Posted by John Reed on

Crypto currencies are seeing increased activity in Ukraine and in Russia where converting rubles to foreign currencies is now illegal.

Some cryptoexchanges are refusing to do business with Russians. The US government is considering using whatever authority they have to get cryptoexhanges to stop doing business with Russia.

I guarantee Russia will ban or try to ban using cryptocurrency to convert rubles to crypto. If they did not, almost every ruble on earth would be converted to crypto. As I recently said, the problem with crypto currency is not crypto; it is the word currency. Nations want a monopoly on currency in their country. As the Russia example shows, they want no rubles exchanged. That means they must prevent converting rubles to any currency including crypto.

One of the biggest things crypto needs, although its true believers seem willful about refusing to see it, is that one must be able to get into crypto from traditional currency and out of crypto into traditional currency. It is at that juncture that the US government and others can probably regulate the “unregulatable” crypto currencies.

In this recent increased activity, crypto, which is a tiny currency in comparison to traditional currencies, the price of some cryptocurrencies has gone up. This is a bad thing for those trying to use crypto to get out of their local inflated currency.

RECORD LIST:

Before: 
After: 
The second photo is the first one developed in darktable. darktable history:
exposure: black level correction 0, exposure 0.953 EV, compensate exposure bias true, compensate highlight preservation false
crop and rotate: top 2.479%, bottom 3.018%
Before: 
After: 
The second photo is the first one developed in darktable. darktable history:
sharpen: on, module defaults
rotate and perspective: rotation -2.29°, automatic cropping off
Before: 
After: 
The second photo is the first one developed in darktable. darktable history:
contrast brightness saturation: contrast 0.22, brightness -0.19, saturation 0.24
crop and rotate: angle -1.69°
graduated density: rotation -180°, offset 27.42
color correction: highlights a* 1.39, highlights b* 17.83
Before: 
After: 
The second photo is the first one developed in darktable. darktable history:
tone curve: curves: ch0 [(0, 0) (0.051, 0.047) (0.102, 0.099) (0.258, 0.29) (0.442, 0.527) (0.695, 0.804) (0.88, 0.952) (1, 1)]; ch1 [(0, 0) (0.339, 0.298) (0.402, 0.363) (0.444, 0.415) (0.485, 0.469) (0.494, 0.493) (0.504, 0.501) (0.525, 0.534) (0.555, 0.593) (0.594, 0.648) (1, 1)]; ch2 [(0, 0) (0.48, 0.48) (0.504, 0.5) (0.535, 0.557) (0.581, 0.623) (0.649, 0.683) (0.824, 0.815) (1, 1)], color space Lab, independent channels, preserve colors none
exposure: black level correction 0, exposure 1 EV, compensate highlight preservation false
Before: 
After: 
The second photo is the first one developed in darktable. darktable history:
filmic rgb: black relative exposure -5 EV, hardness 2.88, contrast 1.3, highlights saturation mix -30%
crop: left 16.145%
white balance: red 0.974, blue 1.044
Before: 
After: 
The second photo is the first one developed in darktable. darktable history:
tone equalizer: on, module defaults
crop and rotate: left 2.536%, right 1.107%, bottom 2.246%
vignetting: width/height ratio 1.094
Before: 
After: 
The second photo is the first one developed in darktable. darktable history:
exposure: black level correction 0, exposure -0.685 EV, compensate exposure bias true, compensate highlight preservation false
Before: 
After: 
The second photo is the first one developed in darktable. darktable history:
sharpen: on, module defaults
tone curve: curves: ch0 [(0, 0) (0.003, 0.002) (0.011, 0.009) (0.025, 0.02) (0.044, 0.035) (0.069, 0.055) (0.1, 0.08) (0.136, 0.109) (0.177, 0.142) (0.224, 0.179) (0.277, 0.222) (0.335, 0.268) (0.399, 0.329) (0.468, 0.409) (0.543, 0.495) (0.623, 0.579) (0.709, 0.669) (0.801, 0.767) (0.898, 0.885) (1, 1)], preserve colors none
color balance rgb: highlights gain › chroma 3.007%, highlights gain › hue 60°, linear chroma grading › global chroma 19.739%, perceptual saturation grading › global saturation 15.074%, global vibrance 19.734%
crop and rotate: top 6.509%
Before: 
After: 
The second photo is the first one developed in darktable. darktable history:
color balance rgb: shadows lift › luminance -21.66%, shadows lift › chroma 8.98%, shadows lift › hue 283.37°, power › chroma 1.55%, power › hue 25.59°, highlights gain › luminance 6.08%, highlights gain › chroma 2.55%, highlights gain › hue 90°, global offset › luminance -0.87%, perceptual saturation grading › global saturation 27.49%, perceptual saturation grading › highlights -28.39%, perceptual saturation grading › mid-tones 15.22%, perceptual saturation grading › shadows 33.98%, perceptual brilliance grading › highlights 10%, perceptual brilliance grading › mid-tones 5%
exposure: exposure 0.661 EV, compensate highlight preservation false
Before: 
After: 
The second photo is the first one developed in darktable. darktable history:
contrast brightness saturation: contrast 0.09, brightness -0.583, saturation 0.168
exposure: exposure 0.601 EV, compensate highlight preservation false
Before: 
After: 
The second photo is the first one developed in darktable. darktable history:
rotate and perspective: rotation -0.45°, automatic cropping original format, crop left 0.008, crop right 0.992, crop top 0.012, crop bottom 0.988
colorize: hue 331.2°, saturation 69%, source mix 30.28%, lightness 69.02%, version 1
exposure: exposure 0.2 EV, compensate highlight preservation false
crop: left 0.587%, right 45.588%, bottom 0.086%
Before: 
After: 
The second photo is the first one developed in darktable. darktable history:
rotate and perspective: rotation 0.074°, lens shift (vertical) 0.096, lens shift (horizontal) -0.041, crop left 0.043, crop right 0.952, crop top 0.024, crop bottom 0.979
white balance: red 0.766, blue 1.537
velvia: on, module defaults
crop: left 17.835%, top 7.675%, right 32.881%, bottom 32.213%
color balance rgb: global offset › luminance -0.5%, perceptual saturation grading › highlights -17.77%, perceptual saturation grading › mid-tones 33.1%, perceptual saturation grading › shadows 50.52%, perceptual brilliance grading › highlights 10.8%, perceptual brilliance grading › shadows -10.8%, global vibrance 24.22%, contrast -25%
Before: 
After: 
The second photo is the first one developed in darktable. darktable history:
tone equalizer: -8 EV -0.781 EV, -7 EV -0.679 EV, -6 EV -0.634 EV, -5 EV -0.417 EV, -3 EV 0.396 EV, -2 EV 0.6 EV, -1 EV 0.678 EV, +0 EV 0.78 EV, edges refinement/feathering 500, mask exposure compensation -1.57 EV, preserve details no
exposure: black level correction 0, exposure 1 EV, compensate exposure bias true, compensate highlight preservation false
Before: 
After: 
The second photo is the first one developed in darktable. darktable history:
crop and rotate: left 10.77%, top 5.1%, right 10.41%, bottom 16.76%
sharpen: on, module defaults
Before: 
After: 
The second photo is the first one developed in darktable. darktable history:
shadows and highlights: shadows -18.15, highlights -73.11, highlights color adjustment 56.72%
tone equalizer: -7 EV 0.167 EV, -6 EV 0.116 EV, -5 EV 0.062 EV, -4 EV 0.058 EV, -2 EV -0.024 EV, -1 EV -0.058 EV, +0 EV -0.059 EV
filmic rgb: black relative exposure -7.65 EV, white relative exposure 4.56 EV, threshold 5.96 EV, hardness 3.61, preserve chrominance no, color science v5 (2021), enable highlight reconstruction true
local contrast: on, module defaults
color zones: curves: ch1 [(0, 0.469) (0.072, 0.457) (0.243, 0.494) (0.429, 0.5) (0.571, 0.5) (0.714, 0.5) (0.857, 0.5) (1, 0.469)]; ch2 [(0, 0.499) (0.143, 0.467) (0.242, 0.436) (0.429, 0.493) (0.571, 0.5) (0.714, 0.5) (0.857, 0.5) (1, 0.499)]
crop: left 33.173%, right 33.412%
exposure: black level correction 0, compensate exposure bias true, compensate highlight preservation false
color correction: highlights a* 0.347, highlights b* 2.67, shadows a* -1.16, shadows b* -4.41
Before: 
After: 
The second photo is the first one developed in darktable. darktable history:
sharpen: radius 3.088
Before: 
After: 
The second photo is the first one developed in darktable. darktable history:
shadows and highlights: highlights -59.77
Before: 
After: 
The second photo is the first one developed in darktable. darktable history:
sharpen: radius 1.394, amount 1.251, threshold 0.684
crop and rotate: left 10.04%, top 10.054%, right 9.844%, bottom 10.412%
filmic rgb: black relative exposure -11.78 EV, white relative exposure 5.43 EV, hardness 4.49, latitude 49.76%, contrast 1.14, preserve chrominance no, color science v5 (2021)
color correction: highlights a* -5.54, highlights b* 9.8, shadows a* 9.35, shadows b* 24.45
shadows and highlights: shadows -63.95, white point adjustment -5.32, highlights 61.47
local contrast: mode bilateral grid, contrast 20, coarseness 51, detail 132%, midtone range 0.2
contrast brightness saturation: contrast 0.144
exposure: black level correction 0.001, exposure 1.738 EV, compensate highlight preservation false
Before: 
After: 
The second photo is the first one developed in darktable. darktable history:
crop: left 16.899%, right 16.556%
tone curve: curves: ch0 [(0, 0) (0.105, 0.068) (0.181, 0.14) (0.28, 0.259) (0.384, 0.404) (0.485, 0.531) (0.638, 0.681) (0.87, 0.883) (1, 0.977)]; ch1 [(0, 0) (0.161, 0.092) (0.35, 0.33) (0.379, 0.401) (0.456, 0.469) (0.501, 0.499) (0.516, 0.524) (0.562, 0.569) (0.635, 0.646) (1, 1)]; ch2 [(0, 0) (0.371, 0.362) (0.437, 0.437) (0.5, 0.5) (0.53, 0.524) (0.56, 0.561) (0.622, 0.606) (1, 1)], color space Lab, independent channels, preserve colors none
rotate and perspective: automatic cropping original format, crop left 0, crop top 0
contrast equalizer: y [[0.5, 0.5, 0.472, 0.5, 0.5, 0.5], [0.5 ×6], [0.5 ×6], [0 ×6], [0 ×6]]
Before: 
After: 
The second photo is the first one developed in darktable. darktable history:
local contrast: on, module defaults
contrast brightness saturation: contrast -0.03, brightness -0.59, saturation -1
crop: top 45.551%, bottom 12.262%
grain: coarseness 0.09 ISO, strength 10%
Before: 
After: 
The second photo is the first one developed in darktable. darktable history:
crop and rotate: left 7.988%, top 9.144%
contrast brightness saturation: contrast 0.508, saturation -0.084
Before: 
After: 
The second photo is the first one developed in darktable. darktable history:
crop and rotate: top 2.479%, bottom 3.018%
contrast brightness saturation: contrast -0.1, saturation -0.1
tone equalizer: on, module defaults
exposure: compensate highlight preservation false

WHAT IS REQUIRED: Which countries does the post on cryptocurrency name? The items can be set aside; nothing here depends on them.

OUTPUT OF THE EXERCISE: Ukraine, Russia, and the US.